The Greens are looking to ban future gas exploration in their government formation talks with Fianna Fáil and Fine Gael.
More worryingly, Fianna Fáil and Fine Gael have said they are open to it. If the Greens get their way, we will be locking ourselves into a future where we are 100pc reliant on post-Brexit Britain for our natural gas supply. This is not a smart idea.
Concerns have already been raised by the International Energy Agency (IEA) on Ireland's dependence on UK gas imports.
In a 2019 review, the IEA stated, "There is high reliance on a limited amount of gas infrastructure, raising concerns for security of gas supply in Ireland".
Recent reports in the print media suggest the Attorney General shares some of these concerns too, particularly in relation to how Ireland can meet its energy security obligations to the EU.
Why is there so much concern? Ireland relies very heavily on gas for its electricity generation and it has no storage capacity to speak of.
So, if something were to happen to the gas supply we get from the single pipeline we have with the UK, Ireland would have a big problem.
While people may dispute the amount of gas we will ultimately need, what is clear is that we are going to need a lot of it for many years to come.
The Corrib field has already passed peak production and will account for less than 20pc of Ireland's gas needs by 2025.
So there is just one choice to be made in the coming days. Will we try to produce some of the gas we need, or will we choose to rely on higher-emission imports from post-Brexit Britain?
The carbon footprint of something produced locally is always lower than something produced hundreds or thousands of kilometres away (much of the gas we import from the UK comes from countries like Norway and Qatar).
We all know this, it's why many of us try to buy locally produced food over foreign imports when we're doing our shopping.
Why should we be looking at our gas any differently? It seems odd that our political parties would actively choose to import all our gas over the possibility of using local production, yet this is what they appear to be considering.
A ban on future gas exploration would kill the chances of Ireland finding new gas reserves under existing licences.
No one with an existing licence will be able to attract the type of companies we need and the hundreds of millions of euro of investment required to explore and develop a new gas field.
This would be a terrible outcome for a country as dependent as we are on energy imports and a huge loss to the exchequer in jobs and investment right along the western seaboard (it's estimated Corrib will contribute €6bn to Ireland's GDP over its lifetime).
The discovery of a new gas field will only add to the country's security of supply, it will not mean less renewable energy.
Ireland installed a record amount of wind capacity (532MW) in 2017, the same year Corrib reached peak production, and the dispatch rules on our national grid ensure renewables will always be given priority over fossil fuels for electricity.
As recently as December 17, 2019, the Government published a policy statement on petroleum exploration.
The Government mentioned the "requirement to protect Ireland's energy security", including referencing the economic and environmental benefits "of using indigenous over imported sources... in terms of lower carbon impact, employment and tax yield".
In recognition of this, the Government announced it was going to commission an energy security review this year.
So, has anything changed since then to justify us moving from this rather sensible approach?

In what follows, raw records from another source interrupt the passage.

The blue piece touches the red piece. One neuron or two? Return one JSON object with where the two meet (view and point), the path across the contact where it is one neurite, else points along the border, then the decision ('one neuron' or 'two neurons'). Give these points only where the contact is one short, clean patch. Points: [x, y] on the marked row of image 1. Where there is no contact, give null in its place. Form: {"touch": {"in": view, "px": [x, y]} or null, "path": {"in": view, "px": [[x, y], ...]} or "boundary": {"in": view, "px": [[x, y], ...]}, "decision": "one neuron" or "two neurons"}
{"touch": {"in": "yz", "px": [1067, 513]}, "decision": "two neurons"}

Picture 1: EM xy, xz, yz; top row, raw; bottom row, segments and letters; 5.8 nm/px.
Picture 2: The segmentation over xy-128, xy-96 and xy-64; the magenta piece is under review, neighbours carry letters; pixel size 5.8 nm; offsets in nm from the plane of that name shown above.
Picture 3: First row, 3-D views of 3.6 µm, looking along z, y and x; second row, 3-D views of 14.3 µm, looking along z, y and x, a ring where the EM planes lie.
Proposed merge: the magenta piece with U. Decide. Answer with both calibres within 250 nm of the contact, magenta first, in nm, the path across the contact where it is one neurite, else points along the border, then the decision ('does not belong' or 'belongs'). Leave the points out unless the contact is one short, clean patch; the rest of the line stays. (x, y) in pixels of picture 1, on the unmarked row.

Quite the contrary.
As we all know, the world has become a much more uncertain place due to the Covid-19 pandemic. Ireland's businesses and its finances are likely to be under pressure for many years to come.
Is this the time to sacrifice our energy security and the economic benefits derived from producing our own gas? I don't think so.

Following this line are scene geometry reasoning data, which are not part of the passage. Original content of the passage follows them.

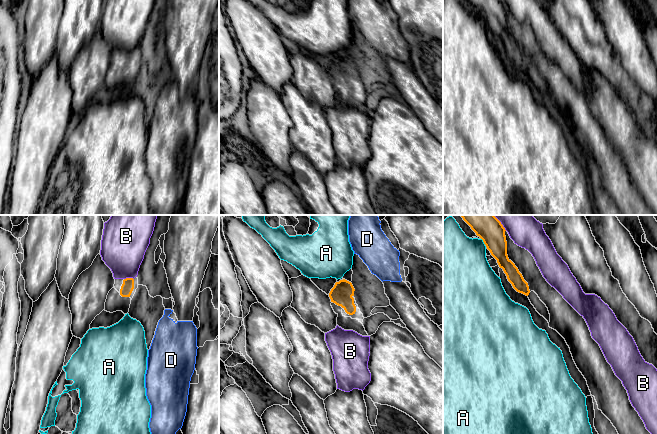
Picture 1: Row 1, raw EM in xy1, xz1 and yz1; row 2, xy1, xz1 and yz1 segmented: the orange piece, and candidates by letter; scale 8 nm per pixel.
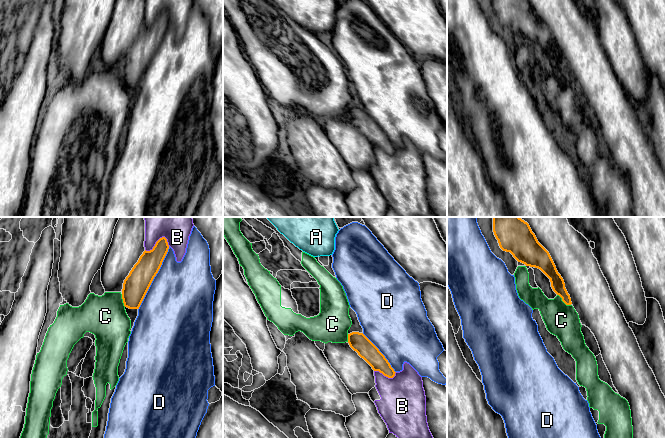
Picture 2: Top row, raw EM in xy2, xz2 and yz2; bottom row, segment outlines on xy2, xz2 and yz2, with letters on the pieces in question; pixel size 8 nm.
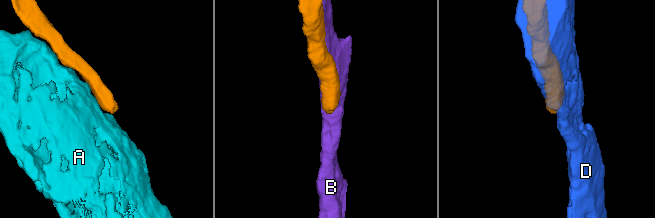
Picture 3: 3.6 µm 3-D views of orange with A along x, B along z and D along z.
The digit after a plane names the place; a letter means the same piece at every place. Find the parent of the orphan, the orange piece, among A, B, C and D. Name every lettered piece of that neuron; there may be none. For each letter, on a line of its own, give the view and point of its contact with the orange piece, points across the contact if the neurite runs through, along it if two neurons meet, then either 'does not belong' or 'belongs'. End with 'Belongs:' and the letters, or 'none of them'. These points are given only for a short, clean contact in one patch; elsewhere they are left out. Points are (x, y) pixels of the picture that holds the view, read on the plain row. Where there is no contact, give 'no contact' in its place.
A: yz1 (483, 17) | does not belong
B: xy2 (156, 19) | does not belong
C: yz2 (563, 77) | along yz2 (557, 70), (566, 80), (570, 81) | does not belong
D: xy2 (153, 54) | does not belong
Belongs: none of them

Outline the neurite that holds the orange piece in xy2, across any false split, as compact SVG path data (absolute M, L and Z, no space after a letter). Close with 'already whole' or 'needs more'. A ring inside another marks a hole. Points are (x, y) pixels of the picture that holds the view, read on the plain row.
M162 13L152 26L145 26L140 32L123 59L122 75L125 83L139 85L168 25L167 15Z; already whole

Let us carry out a proper energy security review. Let it inform the decisions we take towards our energy policy.
Otherwise there is a very real risk that over the coming days, due to the understandable pressure to form a government, short-term political decisions will be taken that result in bad long-term policies for Ireland's economic and energy future.
Tom O'Brien is managing director of Nephin Energy. Nephin holds a 43.5pc interest in the Corrib gas field.